Let’s take beavers as an example. 400 years ago they were hunted to extinction. Now as part of re-wilding they are being reintroduced to river ecosystems across Britain and creating improvements in both the biodiversity in these areas and water quality, from which all species benefit. Another example of Green pro-nature policies could be used to help our good friend the River Wye. Industrial agricultural techniques feed chemicals to plants, leading to harmful run-off. But the whole process can be restored to natural health if instead we use regenerative agriculture, which feeds and nurtures the quality of the soil so that it can provide the nutrients the plants need.
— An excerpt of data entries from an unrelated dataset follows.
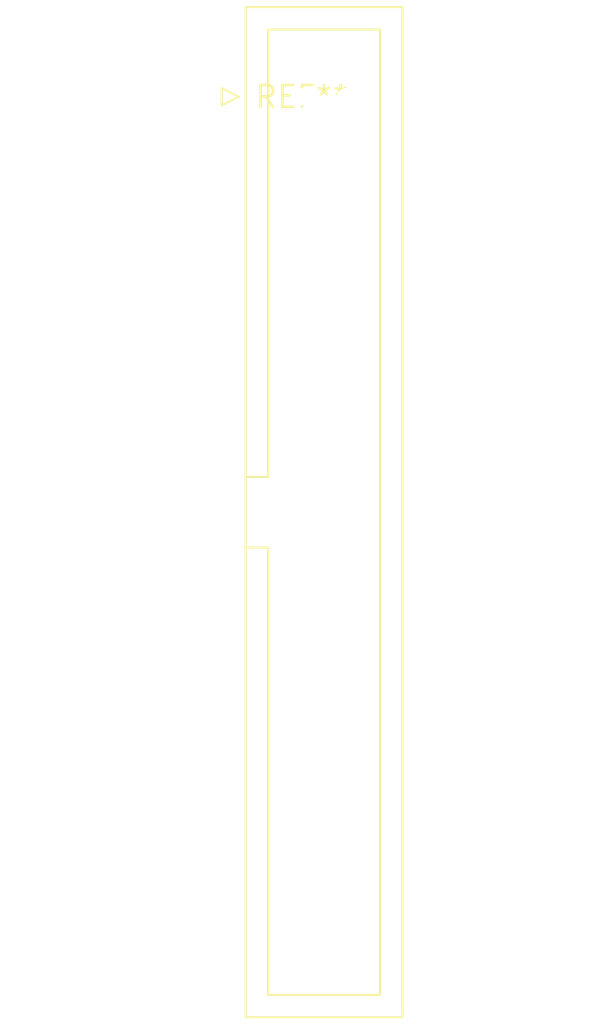
<source format=kicad_pcb>
(kicad_pcb (version 20240108) (generator pcbnew)

  (general
    (thickness 1.6)
  )

  (paper "A4")
  (layers
    (0 "F.Cu" signal)
    (31 "B.Cu" signal)
    (32 "B.Adhes" user "B.Adhesive")
    (33 "F.Adhes" user "F.Adhesive")
    (34 "B.Paste" user)
    (35 "F.Paste" user)
    (36 "B.SilkS" user "B.Silkscreen")
    (37 "F.SilkS" user "F.Silkscreen")
    (38 "B.Mask" user)
    (39 "F.Mask" user)
    (40 "Dwgs.User" user "User.Drawings")
    (41 "Cmts.User" user "User.Comments")
    (42 "Eco1.User" user "User.Eco1")
    (43 "Eco2.User" user "User.Eco2")
    (44 "Edge.Cuts" user)
    (45 "Margin" user)
    (46 "B.CrtYd" user "B.Courtyard")
    (47 "F.CrtYd" user "F.Courtyard")
    (48 "B.Fab" user)
    (49 "F.Fab" user)
    (50 "User.1" user)
    (51 "User.2" user)
    (52 "User.3" user)
    (53 "User.4" user)
    (54 "User.5" user)
    (55 "User.6" user)
    (56 "User.7" user)
    (57 "User.8" user)
    (58 "User.9" user)
  )

  (setup
    (pad_to_mask_clearance 0)
    (pcbplotparams
      (layerselection 0x00010fc_ffffffff)
      (plot_on_all_layers_selection 0x0000000_00000000)
      (disableapertmacros false)
      (usegerberextensions false)
      (usegerberattributes false)
      (usegerberadvancedattributes false)
      (creategerberjobfile false)
      (dashed_line_dash_ratio 12.000000)
      (dashed_line_gap_ratio 3.000000)
      (svgprecision 4)
      (plotframeref false)
      (viasonmask false)
      (mode 1)
      (useauxorigin false)
      (hpglpennumber 1)
      (hpglpenspeed 20)
      (hpglpendiameter 15.000000)
      (dxfpolygonmode false)
      (dxfimperialunits false)
      (dxfusepcbnewfont false)
      (psnegative false)
      (psa4output false)
      (plotreference false)
      (plotvalue false)
      (plotinvisibletext false)
      (sketchpadsonfab false)
      (subtractmaskfromsilk false)
      (outputformat 1)
      (mirror false)
      (drillshape 1)
      (scaleselection 1)
      (outputdirectory "")
    )
  )

  (net 0 "")

  (footprint "IDC-Header_2x20_P2.54mm_Vertical" (layer "F.Cu") (at 0 0))

)

</source>
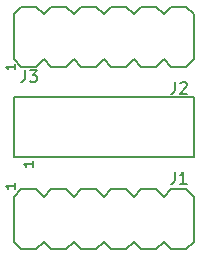
<source format=gto>
G04 #@! TF.GenerationSoftware,KiCad,Pcbnew,7.0.1*
G04 #@! TF.CreationDate,2023-03-21T03:45:51+09:00*
G04 #@! TF.ProjectId,Pmod_Debug,506d6f64-5f44-4656-9275-672e6b696361,rev?*
G04 #@! TF.SameCoordinates,Original*
G04 #@! TF.FileFunction,Legend,Top*
G04 #@! TF.FilePolarity,Positive*
%FSLAX46Y46*%
G04 Gerber Fmt 4.6, Leading zero omitted, Abs format (unit mm)*
G04 Created by KiCad (PCBNEW 7.0.1) date 2023-03-21 03:45:51*
%MOMM*%
%LPD*%
G01*
G04 APERTURE LIST*
%ADD10C,0.150000*%
G04 APERTURE END LIST*
D10*
G04 #@! TO.C,J1*
X17466666Y-31762619D02*
X17466666Y-32476904D01*
X17466666Y-32476904D02*
X17419047Y-32619761D01*
X17419047Y-32619761D02*
X17323809Y-32715000D01*
X17323809Y-32715000D02*
X17180952Y-32762619D01*
X17180952Y-32762619D02*
X17085714Y-32762619D01*
X18466666Y-32762619D02*
X17895238Y-32762619D01*
X18180952Y-32762619D02*
X18180952Y-31762619D01*
X18180952Y-31762619D02*
X18085714Y-31905476D01*
X18085714Y-31905476D02*
X17990476Y-32000714D01*
X17990476Y-32000714D02*
X17895238Y-32048333D01*
X3926095Y-32737428D02*
X3926095Y-33194571D01*
X3926095Y-32965999D02*
X3126095Y-32965999D01*
X3126095Y-32965999D02*
X3240380Y-33042190D01*
X3240380Y-33042190D02*
X3316571Y-33118380D01*
X3316571Y-33118380D02*
X3354666Y-33194571D01*
G04 #@! TO.C,J2*
X17466666Y-24162619D02*
X17466666Y-24876904D01*
X17466666Y-24876904D02*
X17419047Y-25019761D01*
X17419047Y-25019761D02*
X17323809Y-25115000D01*
X17323809Y-25115000D02*
X17180952Y-25162619D01*
X17180952Y-25162619D02*
X17085714Y-25162619D01*
X17895238Y-24257857D02*
X17942857Y-24210238D01*
X17942857Y-24210238D02*
X18038095Y-24162619D01*
X18038095Y-24162619D02*
X18276190Y-24162619D01*
X18276190Y-24162619D02*
X18371428Y-24210238D01*
X18371428Y-24210238D02*
X18419047Y-24257857D01*
X18419047Y-24257857D02*
X18466666Y-24353095D01*
X18466666Y-24353095D02*
X18466666Y-24448333D01*
X18466666Y-24448333D02*
X18419047Y-24591190D01*
X18419047Y-24591190D02*
X17847619Y-25162619D01*
X17847619Y-25162619D02*
X18466666Y-25162619D01*
X5450095Y-30886428D02*
X5450095Y-31343571D01*
X5450095Y-31114999D02*
X4650095Y-31114999D01*
X4650095Y-31114999D02*
X4764380Y-31191190D01*
X4764380Y-31191190D02*
X4840571Y-31267380D01*
X4840571Y-31267380D02*
X4878666Y-31343571D01*
G04 #@! TO.C,J3*
X4766666Y-23162619D02*
X4766666Y-23876904D01*
X4766666Y-23876904D02*
X4719047Y-24019761D01*
X4719047Y-24019761D02*
X4623809Y-24115000D01*
X4623809Y-24115000D02*
X4480952Y-24162619D01*
X4480952Y-24162619D02*
X4385714Y-24162619D01*
X5147619Y-23162619D02*
X5766666Y-23162619D01*
X5766666Y-23162619D02*
X5433333Y-23543571D01*
X5433333Y-23543571D02*
X5576190Y-23543571D01*
X5576190Y-23543571D02*
X5671428Y-23591190D01*
X5671428Y-23591190D02*
X5719047Y-23638809D01*
X5719047Y-23638809D02*
X5766666Y-23734047D01*
X5766666Y-23734047D02*
X5766666Y-23972142D01*
X5766666Y-23972142D02*
X5719047Y-24067380D01*
X5719047Y-24067380D02*
X5671428Y-24115000D01*
X5671428Y-24115000D02*
X5576190Y-24162619D01*
X5576190Y-24162619D02*
X5290476Y-24162619D01*
X5290476Y-24162619D02*
X5195238Y-24115000D01*
X5195238Y-24115000D02*
X5147619Y-24067380D01*
X3926095Y-22631428D02*
X3926095Y-23088571D01*
X3926095Y-22859999D02*
X3126095Y-22859999D01*
X3126095Y-22859999D02*
X3240380Y-22936190D01*
X3240380Y-22936190D02*
X3316571Y-23012380D01*
X3316571Y-23012380D02*
X3354666Y-23088571D01*
G04 #@! TO.C,J1*
X4445000Y-38300000D02*
X3810000Y-37665000D01*
X5715000Y-38300000D02*
X4445000Y-38300000D01*
X6985000Y-38300000D02*
X6350000Y-37665000D01*
X8255000Y-38300000D02*
X6985000Y-38300000D01*
X9525000Y-38300000D02*
X8890000Y-37665000D01*
X10795000Y-38300000D02*
X9525000Y-38300000D01*
X12065000Y-38300000D02*
X11430000Y-37665000D01*
X13335000Y-38300000D02*
X12065000Y-38300000D01*
X14605000Y-38300000D02*
X13970000Y-37665000D01*
X15875000Y-38300000D02*
X14605000Y-38300000D01*
X17145000Y-38300000D02*
X16510000Y-37665000D01*
X18415000Y-38300000D02*
X17145000Y-38300000D01*
X3810000Y-37665000D02*
X3810000Y-33855000D01*
X6350000Y-37665000D02*
X5715000Y-38300000D01*
X8890000Y-37665000D02*
X8255000Y-38300000D01*
X11430000Y-37665000D02*
X10795000Y-38300000D01*
X13970000Y-37665000D02*
X13335000Y-38300000D01*
X16510000Y-37665000D02*
X15875000Y-38300000D01*
X19050000Y-37665000D02*
X18415000Y-38300000D01*
X3810000Y-33855000D02*
X4445000Y-33220000D01*
X6350000Y-33855000D02*
X6985000Y-33220000D01*
X8890000Y-33855000D02*
X9525000Y-33220000D01*
X11430000Y-33855000D02*
X12065000Y-33220000D01*
X13970000Y-33855000D02*
X14605000Y-33220000D01*
X16510000Y-33855000D02*
X17145000Y-33220000D01*
X19050000Y-33855000D02*
X19050000Y-37665000D01*
X4445000Y-33220000D02*
X5715000Y-33220000D01*
X5715000Y-33220000D02*
X6350000Y-33855000D01*
X6985000Y-33220000D02*
X8255000Y-33220000D01*
X8255000Y-33220000D02*
X8890000Y-33855000D01*
X9525000Y-33220000D02*
X10795000Y-33220000D01*
X10795000Y-33220000D02*
X11430000Y-33855000D01*
X12065000Y-33220000D02*
X13335000Y-33220000D01*
X13335000Y-33220000D02*
X13970000Y-33855000D01*
X14605000Y-33220000D02*
X15875000Y-33220000D01*
X15875000Y-33220000D02*
X16510000Y-33855000D01*
X17145000Y-33220000D02*
X18415000Y-33220000D01*
X18415000Y-33220000D02*
X19050000Y-33855000D01*
G04 #@! TO.C,J2*
X3810000Y-30480000D02*
X3810000Y-25400000D01*
X19050000Y-30480000D02*
X3810000Y-30480000D01*
X3810000Y-25400000D02*
X19050000Y-25400000D01*
X19050000Y-25400000D02*
X19050000Y-30480000D01*
G04 #@! TO.C,J3*
X4445000Y-22860000D02*
X3810000Y-22225000D01*
X5715000Y-22860000D02*
X4445000Y-22860000D01*
X6985000Y-22860000D02*
X6350000Y-22225000D01*
X8255000Y-22860000D02*
X6985000Y-22860000D01*
X9525000Y-22860000D02*
X8890000Y-22225000D01*
X10795000Y-22860000D02*
X9525000Y-22860000D01*
X12065000Y-22860000D02*
X11430000Y-22225000D01*
X13335000Y-22860000D02*
X12065000Y-22860000D01*
X14605000Y-22860000D02*
X13970000Y-22225000D01*
X15875000Y-22860000D02*
X14605000Y-22860000D01*
X17145000Y-22860000D02*
X16510000Y-22225000D01*
X18415000Y-22860000D02*
X17145000Y-22860000D01*
X3810000Y-22225000D02*
X3810000Y-18415000D01*
X6350000Y-22225000D02*
X5715000Y-22860000D01*
X8890000Y-22225000D02*
X8255000Y-22860000D01*
X11430000Y-22225000D02*
X10795000Y-22860000D01*
X13970000Y-22225000D02*
X13335000Y-22860000D01*
X16510000Y-22225000D02*
X15875000Y-22860000D01*
X19050000Y-22225000D02*
X18415000Y-22860000D01*
X3810000Y-18415000D02*
X4445000Y-17780000D01*
X6350000Y-18415000D02*
X6985000Y-17780000D01*
X8890000Y-18415000D02*
X9525000Y-17780000D01*
X11430000Y-18415000D02*
X12065000Y-17780000D01*
X13970000Y-18415000D02*
X14605000Y-17780000D01*
X16510000Y-18415000D02*
X17145000Y-17780000D01*
X19050000Y-18415000D02*
X19050000Y-22225000D01*
X4445000Y-17780000D02*
X5715000Y-17780000D01*
X5715000Y-17780000D02*
X6350000Y-18415000D01*
X6985000Y-17780000D02*
X8255000Y-17780000D01*
X8255000Y-17780000D02*
X8890000Y-18415000D01*
X9525000Y-17780000D02*
X10795000Y-17780000D01*
X10795000Y-17780000D02*
X11430000Y-18415000D01*
X12065000Y-17780000D02*
X13335000Y-17780000D01*
X13335000Y-17780000D02*
X13970000Y-18415000D01*
X14605000Y-17780000D02*
X15875000Y-17780000D01*
X15875000Y-17780000D02*
X16510000Y-18415000D01*
X17145000Y-17780000D02*
X18415000Y-17780000D01*
X18415000Y-17780000D02*
X19050000Y-18415000D01*
G04 #@! TD*
M02*

</source>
Regenerative policies such as this put pure ‘green water’ between us and the other political parties. There is one further step we can go. We started with Pastor Niemoller and protecting our rich diversity of fellow citizens. A key tool to achieve this since WWII has been the development of ‘human rights’. We need to go to the next level. As Greens, I believe we should now be promoting the ‘Rights of Nature’ alongside and interwoven with ‘Human Rights’. In New Zealand, the Whanganui River system was reduced to something like the condition of the River Wye. Then in 2017, the New Zealand government took the extraordinary step of giving the river system legal status as a person. Crucially this means that the river ecosystem now has a voice, because it has representatives whose role is to speak for the river and its health in courts, tribunals and even parliament, anywhere that decisions are being taken which affect the river’s health and future. This could work wonders for the River Wye and all of the other threatened water systems of Britain.
The policies of both the Conservative and Labour parties pretend that environmental health is a luxury we can’t quite afford yet. Only we Greens recognise it’s the other way around. Our economy needs a healthy environment. Our people and other species need healthy environments for their wellbeing. Every Green vote gives nature a louder voice and increases the likelihood we will all enjoy a greener, healthier future.